Aktivitas Tambang Ilegal di Kawasan IKN Terbongkar
Jakarta, CNBC Indonesia – Aktivitas tambang ilegal ditemukan di kawasan Otorita Ibu Kota Nusantara (IKN), termasuk di wilayah hutan konservasi Tahura Bukit Soeharto. Kepala Unit Kerja Hukum dan Kepatuhan (UKHK) Otorita IKN, Agung Dodit Muliawan, telah memastikan bahwa pihaknya sudah mengambil langkah-langkah tegas untuk memberantas aktivitas ilegal sejak 2023.
Sejak 2023, Satgas lintas kementerian dan lembaga telah dibentuk untuk mengawasi, menindak, dan menegakkan hukum terhadap berbagai aktivitas ilegal di IKN, termasuk di Tahura Bukit Soeharto.
Satgas Menindak Aktivitas Ilegal di IKN dengan Tegas
Satgas ini melibatkan berbagai pihak, seperti Kementerian ESDM, Kementerian Kehutanan, Kodam VI/Mulawarman, dan lainnya.
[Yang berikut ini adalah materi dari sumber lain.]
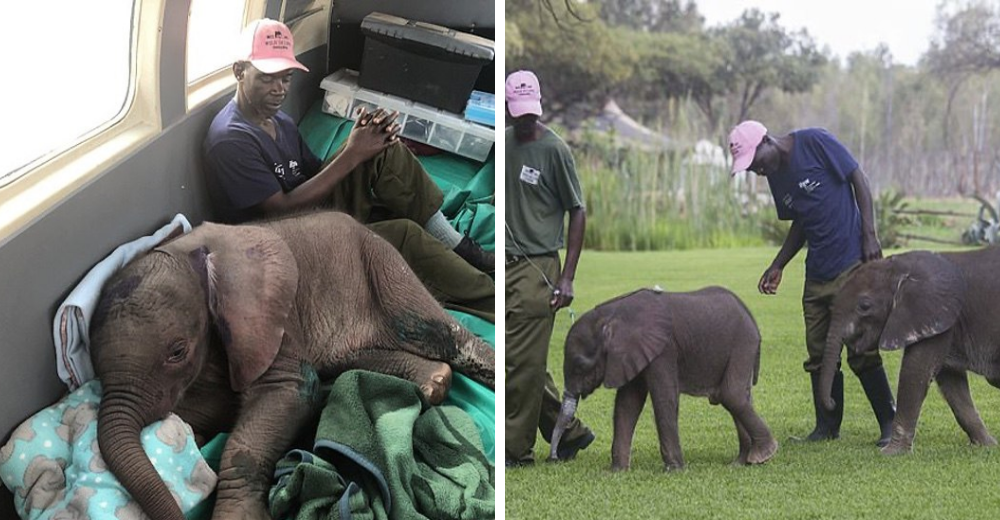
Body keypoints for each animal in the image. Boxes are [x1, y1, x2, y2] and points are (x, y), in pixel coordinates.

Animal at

Penindakan telah dilakukan terhadap sejumlah aktivitas ilegal, seperti pengangkutan batu bara ilegal, penutupan tambang ilegal di Bukit Tengkorak, dan penanganan tambang ilegal di belakang RS Samboja.
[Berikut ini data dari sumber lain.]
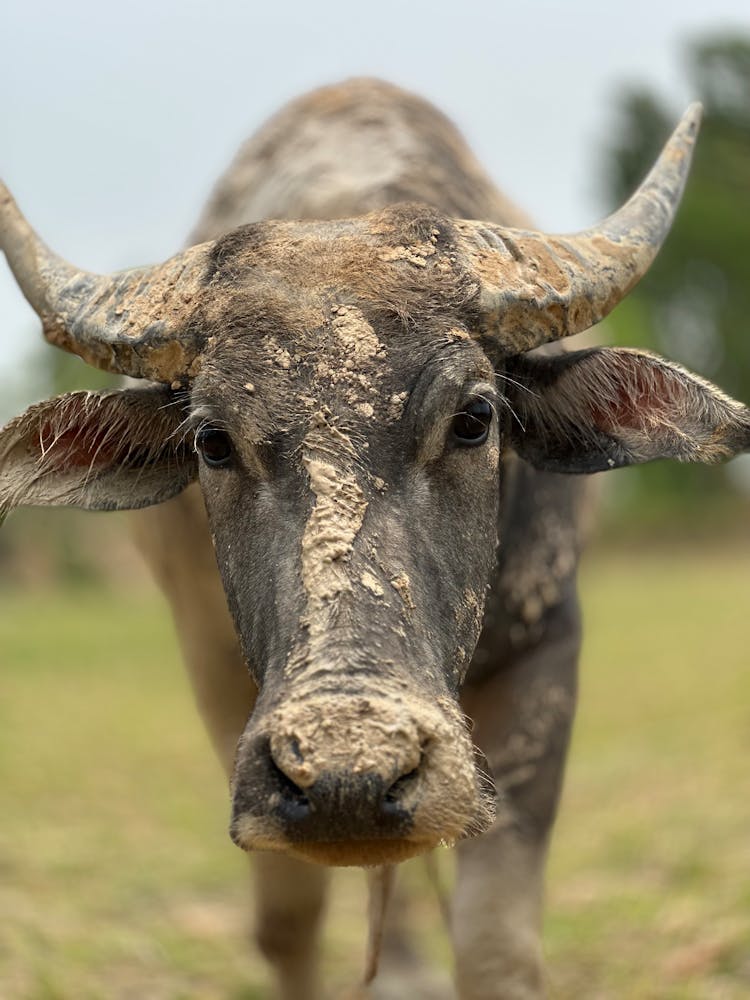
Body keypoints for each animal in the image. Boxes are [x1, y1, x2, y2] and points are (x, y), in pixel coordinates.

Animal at [1, 82, 750, 996]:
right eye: (212, 440)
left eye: (475, 417)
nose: (347, 773)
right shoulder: (218, 680)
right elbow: (286, 922)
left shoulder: (546, 656)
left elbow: (495, 941)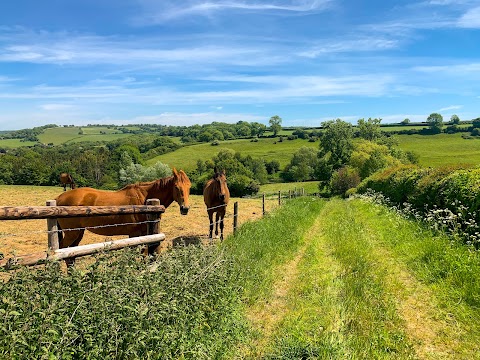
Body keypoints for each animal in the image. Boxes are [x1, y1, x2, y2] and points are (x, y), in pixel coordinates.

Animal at [55, 169, 190, 253]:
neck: (144, 200)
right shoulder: (134, 234)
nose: (185, 208)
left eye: (189, 187)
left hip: (78, 233)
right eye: (176, 187)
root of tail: (59, 198)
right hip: (72, 233)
Penindakan juga dilakukan terhadap pengangkutan batu bara ilegal menggunakan truk dan menuju jetty yang diserahkan kepada aparat penegak hukum terkait.
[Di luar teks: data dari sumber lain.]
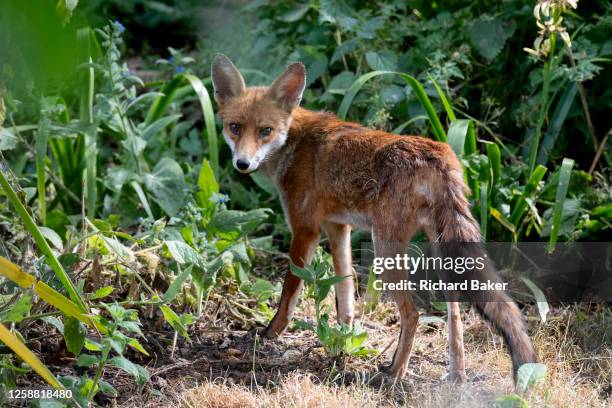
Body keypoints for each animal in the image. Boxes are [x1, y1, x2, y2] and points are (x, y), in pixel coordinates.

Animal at [210, 54, 536, 382]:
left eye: (265, 131)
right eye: (235, 127)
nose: (242, 163)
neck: (295, 141)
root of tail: (438, 152)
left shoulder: (304, 229)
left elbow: (289, 294)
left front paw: (270, 334)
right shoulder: (338, 227)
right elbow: (345, 293)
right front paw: (341, 343)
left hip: (386, 249)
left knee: (413, 313)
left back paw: (395, 372)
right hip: (442, 252)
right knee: (454, 315)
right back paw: (456, 376)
Komitmen Otorita IKN dalam Menjaga Kawasan Konservasi
Agung Dodit menegaskan bahwa Tahura Bukit Soeharto adalah kawasan hutan konservasi yang tidak boleh digunakan untuk pertambangan. Otorita IKN berkomitmen untuk melindungi kawasan tersebut dari aktivitas ilegal dan perambahan.
Selain penegakan hukum, Otorita IKN juga melakukan sosialisasi dan berdialog dengan masyarakat untuk mencari solusi terhadap aktivitas ilegal yang sudah ada sebelumnya.
Ke depan, Otorita IKN akan memperkuat kegiatan patroli, penegakan hukum, dan melibatkan masyarakat sebagai mitra pengawasan melalui saluran pelaporan resmi Otorita IKN. Aksi tegas terhadap aktivitas ilegal akan terus dilakukan tanpa pengecualian.